**Problem to work on**
Each line of the data must be reproduced as it appears.

[Items from a dataset]
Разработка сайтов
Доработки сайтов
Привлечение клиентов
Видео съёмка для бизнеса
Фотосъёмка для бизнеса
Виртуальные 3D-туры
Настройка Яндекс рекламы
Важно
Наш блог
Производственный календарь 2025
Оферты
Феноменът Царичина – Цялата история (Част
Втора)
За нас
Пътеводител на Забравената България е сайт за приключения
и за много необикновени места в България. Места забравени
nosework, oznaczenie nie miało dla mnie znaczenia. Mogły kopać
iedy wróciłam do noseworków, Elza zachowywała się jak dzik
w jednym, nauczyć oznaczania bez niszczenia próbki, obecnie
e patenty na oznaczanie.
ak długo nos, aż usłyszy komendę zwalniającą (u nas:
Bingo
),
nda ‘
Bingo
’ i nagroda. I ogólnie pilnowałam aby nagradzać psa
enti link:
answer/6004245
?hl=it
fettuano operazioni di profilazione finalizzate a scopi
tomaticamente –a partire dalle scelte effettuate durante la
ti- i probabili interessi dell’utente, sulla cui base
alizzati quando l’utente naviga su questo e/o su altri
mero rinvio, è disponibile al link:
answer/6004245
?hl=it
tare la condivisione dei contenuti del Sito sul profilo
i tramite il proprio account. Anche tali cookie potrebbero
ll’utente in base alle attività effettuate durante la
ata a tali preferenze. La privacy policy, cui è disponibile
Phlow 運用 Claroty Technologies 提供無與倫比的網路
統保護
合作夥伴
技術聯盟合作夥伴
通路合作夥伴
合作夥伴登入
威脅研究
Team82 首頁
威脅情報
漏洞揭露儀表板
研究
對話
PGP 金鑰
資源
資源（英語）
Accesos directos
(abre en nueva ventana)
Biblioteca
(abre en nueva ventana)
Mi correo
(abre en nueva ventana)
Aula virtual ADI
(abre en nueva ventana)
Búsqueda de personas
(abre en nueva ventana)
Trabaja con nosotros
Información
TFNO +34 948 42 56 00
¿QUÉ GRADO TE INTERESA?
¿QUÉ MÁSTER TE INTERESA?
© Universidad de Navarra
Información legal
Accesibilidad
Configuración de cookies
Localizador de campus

**Answer for this exercise**
Разработка сайтов
Доработки сайтов
Привлечение клиентов
Видео съёмка для бизнеса
Фотосъёмка для бизнеса
Виртуальные 3D-туры
Настройка Яндекс рекламы
Важно
Наш блог
Производственный календарь 2025
Оферты
Феноменът Царичина – Цялата история (Част
Втора)
За нас
Пътеводител на Забравената България е сайт за приключения
и за много необикновени места в България. Места забравени
nosework, oznaczenie nie miało dla mnie znaczenia. Mogły kopać
iedy wróciłam do noseworków, Elza zachowywała się jak dzik
w jednym, nauczyć oznaczania bez niszczenia próbki, obecnie
e patenty na oznaczanie.
ak długo nos, aż usłyszy komendę zwalniającą (u nas:
Bingo
),
nda ‘
Bingo
’ i nagroda. I ogólnie pilnowałam aby nagradzać psa
enti link:
answer/6004245
?hl=it
fettuano operazioni di profilazione finalizzate a scopi
tomaticamente –a partire dalle scelte effettuate durante la
ti- i probabili interessi dell’utente, sulla cui base
alizzati quando l’utente naviga su questo e/o su altri
mero rinvio, è disponibile al link:
answer/6004245
?hl=it
tare la condivisione dei contenuti del Sito sul profilo
i tramite il proprio account. Anche tali cookie potrebbero
ll’utente in base alle attività effettuate durante la
ata a tali preferenze. La privacy policy, cui è disponibile
Phlow 運用 Claroty Technologies 提供無與倫比的網路
統保護
合作夥伴
技術聯盟合作夥伴
通路合作夥伴
合作夥伴登入
威脅研究
Team82 首頁
威脅情報
漏洞揭露儀表板
研究
對話
PGP 金鑰
資源
資源（英語）
Accesos directos
(abre en nueva ventana)
Biblioteca
(abre en nueva ventana)
Mi correo
(abre en nueva ventana)
Aula virtual ADI
(abre en nueva ventana)
Búsqueda de personas
(abre en nueva ventana)
Trabaja con nosotros
Información
TFNO +34 948 42 56 00
¿QUÉ GRADO TE INTERESA?
¿QUÉ MÁSTER TE INTERESA?
© Universidad de Navarra
Información legal
Accesibilidad
Configuración de cookies
Localizador de campus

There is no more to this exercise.